▶ **Required work**
Starting at the line that contains "- x_i)$.* </figcaption>" in the listing below, write out every line word for word until you have written the line that contains "Prethodni izraz možemo".

▶ **Given information**
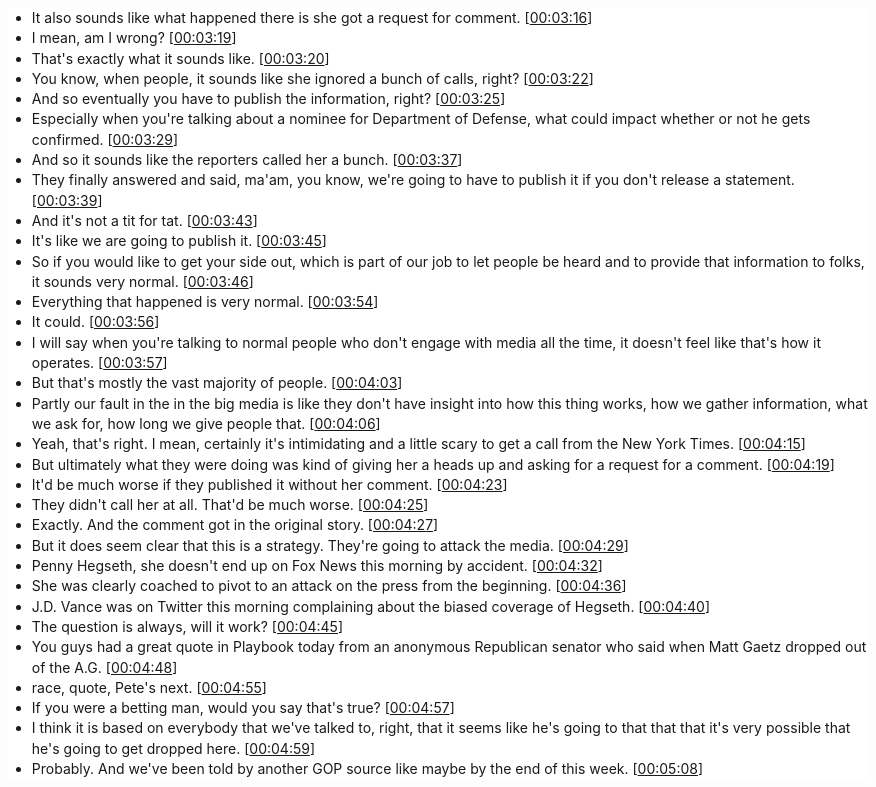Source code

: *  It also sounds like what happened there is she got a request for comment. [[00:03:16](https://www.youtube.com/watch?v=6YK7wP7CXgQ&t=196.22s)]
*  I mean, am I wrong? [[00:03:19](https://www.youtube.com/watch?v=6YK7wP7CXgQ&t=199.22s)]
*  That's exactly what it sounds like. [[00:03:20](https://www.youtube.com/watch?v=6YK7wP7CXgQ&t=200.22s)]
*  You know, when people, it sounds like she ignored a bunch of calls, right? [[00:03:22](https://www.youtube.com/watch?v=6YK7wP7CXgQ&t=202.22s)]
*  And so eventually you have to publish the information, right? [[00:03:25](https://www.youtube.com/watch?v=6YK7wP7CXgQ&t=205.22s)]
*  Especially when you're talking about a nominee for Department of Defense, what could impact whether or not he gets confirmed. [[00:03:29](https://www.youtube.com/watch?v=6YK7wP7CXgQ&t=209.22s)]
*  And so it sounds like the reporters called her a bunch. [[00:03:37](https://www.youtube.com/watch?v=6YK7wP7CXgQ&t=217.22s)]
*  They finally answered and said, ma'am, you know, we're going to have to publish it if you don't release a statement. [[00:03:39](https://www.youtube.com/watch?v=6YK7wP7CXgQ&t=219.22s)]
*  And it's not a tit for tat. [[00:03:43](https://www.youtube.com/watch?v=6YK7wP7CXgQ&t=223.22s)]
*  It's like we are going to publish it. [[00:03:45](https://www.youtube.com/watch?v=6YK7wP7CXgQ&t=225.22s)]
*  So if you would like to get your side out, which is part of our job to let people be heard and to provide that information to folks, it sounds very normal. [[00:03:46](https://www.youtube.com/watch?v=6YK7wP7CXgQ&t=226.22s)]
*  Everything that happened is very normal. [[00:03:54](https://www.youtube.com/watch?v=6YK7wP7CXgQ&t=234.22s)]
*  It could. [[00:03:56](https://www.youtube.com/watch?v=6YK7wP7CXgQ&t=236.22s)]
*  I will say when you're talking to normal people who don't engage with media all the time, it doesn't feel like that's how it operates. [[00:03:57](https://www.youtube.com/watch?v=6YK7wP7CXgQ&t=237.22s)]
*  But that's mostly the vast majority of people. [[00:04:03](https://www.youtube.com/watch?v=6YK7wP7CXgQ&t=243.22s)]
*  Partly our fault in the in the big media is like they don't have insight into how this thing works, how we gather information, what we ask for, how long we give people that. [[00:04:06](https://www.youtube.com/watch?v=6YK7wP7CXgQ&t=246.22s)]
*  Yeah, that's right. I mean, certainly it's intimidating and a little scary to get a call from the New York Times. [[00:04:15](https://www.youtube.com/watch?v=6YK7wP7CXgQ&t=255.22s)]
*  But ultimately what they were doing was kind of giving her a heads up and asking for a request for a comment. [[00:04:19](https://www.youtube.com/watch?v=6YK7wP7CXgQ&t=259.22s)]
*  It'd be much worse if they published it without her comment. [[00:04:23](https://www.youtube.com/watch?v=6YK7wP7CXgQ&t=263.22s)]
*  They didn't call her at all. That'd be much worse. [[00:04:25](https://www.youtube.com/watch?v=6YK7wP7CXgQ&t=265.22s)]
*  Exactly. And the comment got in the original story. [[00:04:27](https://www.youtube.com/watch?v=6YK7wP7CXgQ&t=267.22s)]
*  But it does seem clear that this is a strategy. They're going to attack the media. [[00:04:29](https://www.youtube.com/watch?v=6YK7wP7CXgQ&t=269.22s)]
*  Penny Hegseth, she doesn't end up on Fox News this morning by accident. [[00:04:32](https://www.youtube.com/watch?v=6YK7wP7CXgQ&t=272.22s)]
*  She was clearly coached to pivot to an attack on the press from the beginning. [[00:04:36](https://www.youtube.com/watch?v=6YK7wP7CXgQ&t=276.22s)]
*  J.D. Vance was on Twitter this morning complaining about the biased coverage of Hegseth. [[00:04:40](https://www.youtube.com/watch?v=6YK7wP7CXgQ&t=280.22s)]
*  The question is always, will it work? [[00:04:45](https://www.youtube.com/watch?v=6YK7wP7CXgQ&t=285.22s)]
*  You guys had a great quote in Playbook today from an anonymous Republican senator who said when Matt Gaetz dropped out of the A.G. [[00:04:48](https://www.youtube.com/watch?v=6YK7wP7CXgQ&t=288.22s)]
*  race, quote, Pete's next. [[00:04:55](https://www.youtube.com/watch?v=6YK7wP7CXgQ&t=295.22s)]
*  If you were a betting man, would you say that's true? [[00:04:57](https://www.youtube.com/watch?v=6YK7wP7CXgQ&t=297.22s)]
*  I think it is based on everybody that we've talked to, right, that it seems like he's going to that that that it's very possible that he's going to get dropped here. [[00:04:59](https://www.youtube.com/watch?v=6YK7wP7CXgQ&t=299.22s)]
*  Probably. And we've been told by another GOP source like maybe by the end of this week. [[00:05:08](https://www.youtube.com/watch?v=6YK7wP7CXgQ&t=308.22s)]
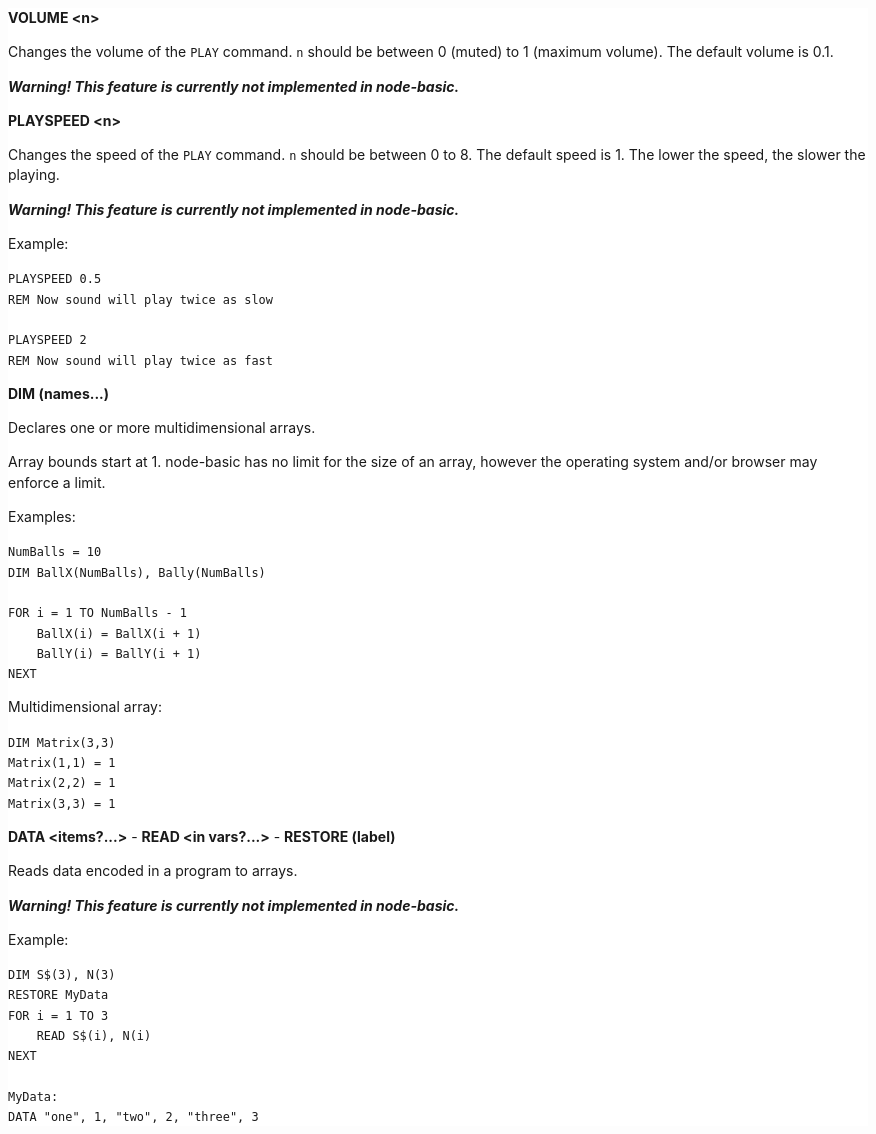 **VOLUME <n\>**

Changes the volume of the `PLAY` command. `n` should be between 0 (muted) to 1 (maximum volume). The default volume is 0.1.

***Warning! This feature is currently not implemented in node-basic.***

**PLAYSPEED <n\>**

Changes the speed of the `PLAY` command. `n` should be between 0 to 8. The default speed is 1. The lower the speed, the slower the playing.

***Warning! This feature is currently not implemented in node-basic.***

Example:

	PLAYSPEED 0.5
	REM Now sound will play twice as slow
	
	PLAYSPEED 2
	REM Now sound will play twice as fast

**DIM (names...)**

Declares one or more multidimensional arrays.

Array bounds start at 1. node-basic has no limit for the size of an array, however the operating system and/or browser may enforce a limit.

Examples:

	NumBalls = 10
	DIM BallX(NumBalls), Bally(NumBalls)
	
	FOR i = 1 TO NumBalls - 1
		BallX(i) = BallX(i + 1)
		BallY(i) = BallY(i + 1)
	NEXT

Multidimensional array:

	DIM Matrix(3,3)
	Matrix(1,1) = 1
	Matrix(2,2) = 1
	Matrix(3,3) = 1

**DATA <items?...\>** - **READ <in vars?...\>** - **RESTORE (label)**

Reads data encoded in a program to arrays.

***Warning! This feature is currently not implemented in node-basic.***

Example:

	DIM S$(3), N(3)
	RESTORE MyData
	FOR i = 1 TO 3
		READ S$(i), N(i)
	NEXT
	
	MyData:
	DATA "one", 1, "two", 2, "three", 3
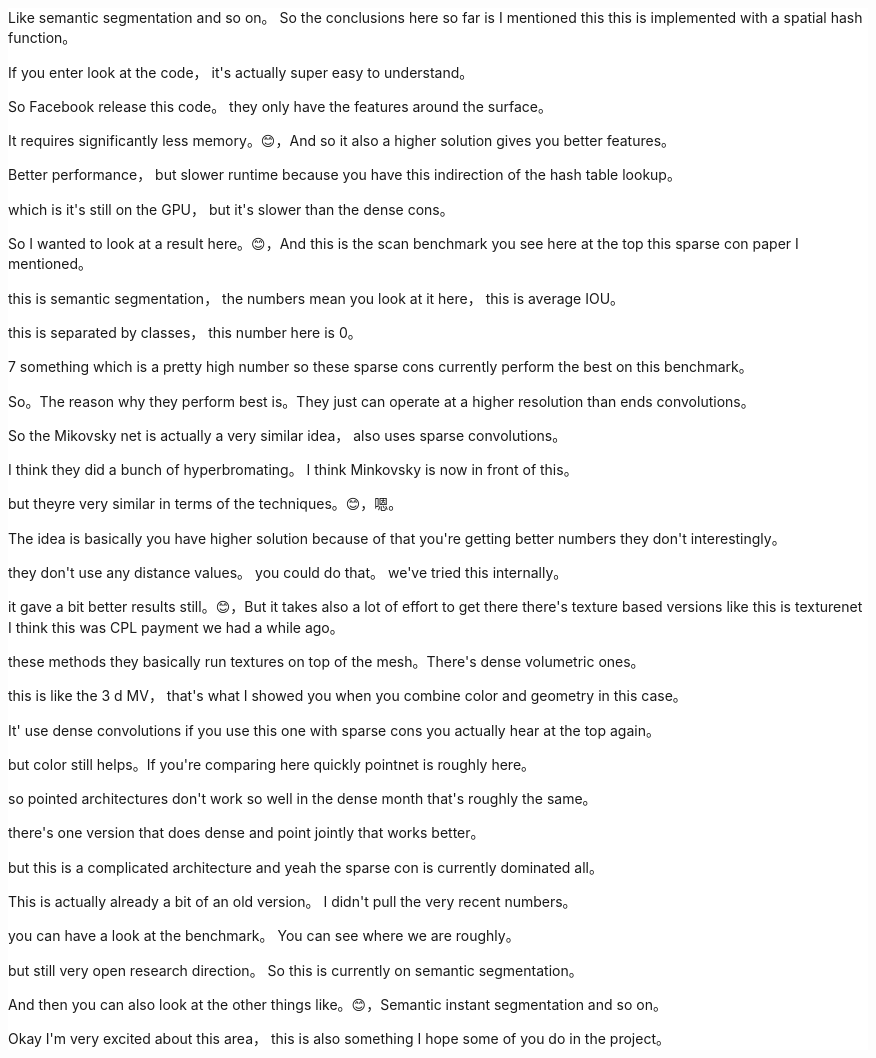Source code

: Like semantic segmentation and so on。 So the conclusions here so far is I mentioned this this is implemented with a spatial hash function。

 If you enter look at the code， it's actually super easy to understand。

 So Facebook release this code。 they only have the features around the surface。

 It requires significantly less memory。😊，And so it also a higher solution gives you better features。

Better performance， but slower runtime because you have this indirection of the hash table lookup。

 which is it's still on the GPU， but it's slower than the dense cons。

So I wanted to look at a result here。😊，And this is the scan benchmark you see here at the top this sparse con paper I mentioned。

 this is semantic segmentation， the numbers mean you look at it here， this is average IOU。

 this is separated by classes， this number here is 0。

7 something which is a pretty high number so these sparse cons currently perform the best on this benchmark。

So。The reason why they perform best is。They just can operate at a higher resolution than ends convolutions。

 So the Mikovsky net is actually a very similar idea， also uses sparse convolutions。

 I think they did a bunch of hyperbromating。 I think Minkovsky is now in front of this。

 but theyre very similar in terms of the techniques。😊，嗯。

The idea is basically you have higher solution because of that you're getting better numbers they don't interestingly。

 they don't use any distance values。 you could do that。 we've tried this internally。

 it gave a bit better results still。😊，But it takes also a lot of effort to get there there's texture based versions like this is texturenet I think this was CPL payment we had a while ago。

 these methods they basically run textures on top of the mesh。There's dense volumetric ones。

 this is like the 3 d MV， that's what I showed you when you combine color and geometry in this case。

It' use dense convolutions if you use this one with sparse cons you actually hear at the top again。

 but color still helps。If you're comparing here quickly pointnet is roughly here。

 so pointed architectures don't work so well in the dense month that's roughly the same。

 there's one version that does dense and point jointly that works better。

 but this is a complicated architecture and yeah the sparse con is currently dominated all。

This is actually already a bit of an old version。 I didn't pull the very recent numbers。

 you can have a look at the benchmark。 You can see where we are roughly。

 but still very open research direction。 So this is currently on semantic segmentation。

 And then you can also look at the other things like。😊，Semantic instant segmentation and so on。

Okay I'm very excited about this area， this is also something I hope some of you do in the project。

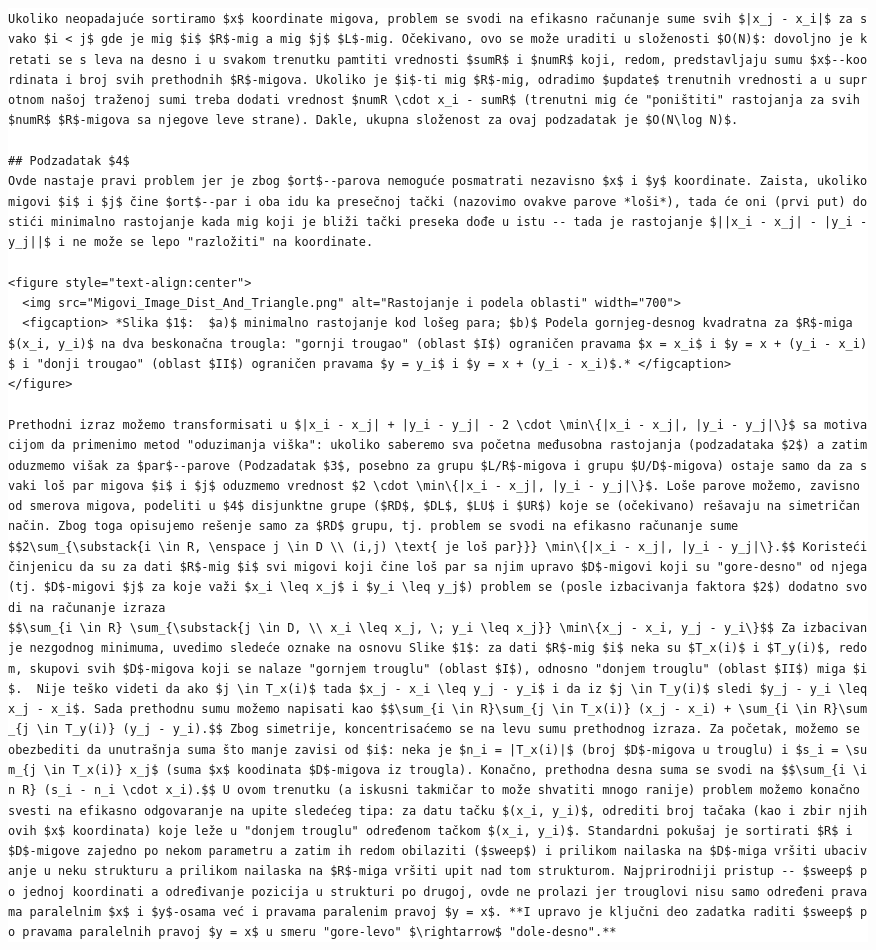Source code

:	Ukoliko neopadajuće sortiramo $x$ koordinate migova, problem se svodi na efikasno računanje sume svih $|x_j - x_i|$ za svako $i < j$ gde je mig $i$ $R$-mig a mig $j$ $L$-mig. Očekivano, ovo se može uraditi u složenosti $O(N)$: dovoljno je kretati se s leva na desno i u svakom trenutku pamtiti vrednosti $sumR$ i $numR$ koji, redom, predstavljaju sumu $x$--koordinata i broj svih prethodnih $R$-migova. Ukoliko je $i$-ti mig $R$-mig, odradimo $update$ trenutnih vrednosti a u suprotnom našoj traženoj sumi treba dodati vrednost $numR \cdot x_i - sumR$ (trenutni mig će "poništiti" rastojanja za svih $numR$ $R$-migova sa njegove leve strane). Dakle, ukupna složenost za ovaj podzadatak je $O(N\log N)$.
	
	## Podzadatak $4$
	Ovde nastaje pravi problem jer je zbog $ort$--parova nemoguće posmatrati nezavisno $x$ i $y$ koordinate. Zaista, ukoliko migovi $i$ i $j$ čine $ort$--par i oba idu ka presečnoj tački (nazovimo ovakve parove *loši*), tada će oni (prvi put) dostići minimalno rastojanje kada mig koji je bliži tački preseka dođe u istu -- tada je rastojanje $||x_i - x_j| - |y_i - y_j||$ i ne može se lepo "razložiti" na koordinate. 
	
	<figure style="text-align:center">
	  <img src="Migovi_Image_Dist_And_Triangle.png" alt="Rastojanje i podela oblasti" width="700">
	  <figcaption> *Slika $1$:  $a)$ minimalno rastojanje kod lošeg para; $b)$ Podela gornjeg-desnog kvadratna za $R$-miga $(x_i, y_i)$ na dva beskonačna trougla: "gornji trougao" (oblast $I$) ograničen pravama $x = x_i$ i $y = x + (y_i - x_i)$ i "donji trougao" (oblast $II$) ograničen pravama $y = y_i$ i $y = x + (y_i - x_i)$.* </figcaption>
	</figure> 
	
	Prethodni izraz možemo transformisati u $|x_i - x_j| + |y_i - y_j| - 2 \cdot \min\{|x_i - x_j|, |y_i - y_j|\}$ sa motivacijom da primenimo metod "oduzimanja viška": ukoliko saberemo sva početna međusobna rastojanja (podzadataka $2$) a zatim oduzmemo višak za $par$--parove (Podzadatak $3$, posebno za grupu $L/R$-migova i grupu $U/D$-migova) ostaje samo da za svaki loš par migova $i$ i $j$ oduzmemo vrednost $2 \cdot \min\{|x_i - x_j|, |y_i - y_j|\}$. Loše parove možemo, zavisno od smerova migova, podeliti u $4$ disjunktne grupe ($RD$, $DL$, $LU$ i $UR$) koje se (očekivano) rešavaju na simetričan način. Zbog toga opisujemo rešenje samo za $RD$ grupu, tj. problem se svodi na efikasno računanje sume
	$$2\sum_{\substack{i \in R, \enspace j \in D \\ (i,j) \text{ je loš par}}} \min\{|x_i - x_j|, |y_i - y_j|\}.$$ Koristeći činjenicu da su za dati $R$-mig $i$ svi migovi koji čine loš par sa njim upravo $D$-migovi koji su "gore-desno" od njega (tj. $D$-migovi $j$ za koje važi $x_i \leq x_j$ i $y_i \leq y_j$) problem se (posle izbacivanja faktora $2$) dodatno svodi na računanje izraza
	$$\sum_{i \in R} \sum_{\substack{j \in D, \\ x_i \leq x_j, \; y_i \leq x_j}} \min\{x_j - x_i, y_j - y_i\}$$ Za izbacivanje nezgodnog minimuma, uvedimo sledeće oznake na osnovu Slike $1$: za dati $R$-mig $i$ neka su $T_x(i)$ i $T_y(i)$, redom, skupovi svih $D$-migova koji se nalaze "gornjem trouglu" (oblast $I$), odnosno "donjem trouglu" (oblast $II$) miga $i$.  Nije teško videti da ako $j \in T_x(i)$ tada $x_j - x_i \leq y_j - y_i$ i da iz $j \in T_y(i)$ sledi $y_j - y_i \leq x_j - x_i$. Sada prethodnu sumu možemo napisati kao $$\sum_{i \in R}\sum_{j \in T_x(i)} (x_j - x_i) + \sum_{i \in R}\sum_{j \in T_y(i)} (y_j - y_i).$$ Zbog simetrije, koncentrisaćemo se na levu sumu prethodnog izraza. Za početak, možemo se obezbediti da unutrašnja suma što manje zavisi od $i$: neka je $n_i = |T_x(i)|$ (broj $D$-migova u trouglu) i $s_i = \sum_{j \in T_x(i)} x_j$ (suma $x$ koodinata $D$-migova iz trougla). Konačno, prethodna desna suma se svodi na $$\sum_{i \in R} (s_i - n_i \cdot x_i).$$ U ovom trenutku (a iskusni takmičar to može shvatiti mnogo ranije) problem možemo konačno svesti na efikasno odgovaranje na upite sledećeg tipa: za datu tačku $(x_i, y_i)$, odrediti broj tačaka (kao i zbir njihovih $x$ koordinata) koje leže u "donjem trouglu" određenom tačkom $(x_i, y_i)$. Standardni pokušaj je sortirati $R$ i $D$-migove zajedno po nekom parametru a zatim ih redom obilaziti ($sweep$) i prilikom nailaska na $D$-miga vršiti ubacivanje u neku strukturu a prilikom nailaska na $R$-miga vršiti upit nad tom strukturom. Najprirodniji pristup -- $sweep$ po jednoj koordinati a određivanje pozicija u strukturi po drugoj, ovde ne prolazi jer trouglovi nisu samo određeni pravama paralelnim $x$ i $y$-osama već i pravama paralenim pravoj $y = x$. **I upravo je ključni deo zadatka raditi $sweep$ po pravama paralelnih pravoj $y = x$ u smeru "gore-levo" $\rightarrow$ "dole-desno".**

▶ **Output for this task**
	  <figcaption> *Slika $1$:  $a)$ minimalno rastojanje kod lošeg para; $b)$ Podela gornjeg-desnog kvadratna za $R$-miga $(x_i, y_i)$ na dva beskonačna trougla: "gornji trougao" (oblast $I$) ograničen pravama $x = x_i$ i $y = x + (y_i - x_i)$ i "donji trougao" (oblast $II$) ograničen pravama $y = y_i$ i $y = x + (y_i - x_i)$.* </figcaption>
	</figure> 
	
	Prethodni izraz možemo transformisati u $|x_i - x_j| + |y_i - y_j| - 2 \cdot \min\{|x_i - x_j|, |y_i - y_j|\}$ sa motivacijom da primenimo metod "oduzimanja viška": ukoliko saberemo sva početna međusobna rastojanja (podzadataka $2$) a zatim oduzmemo višak za $par$--parove (Podzadatak $3$, posebno za grupu $L/R$-migova i grupu $U/D$-migova) ostaje samo da za svaki loš par migova $i$ i $j$ oduzmemo vrednost $2 \cdot \min\{|x_i - x_j|, |y_i - y_j|\}$. Loše parove možemo, zavisno od smerova migova, podeliti u $4$ disjunktne grupe ($RD$, $DL$, $LU$ i $UR$) koje se (očekivano) rešavaju na simetričan način. Zbog toga opisujemo rešenje samo za $RD$ grupu, tj. problem se svodi na efikasno računanje sume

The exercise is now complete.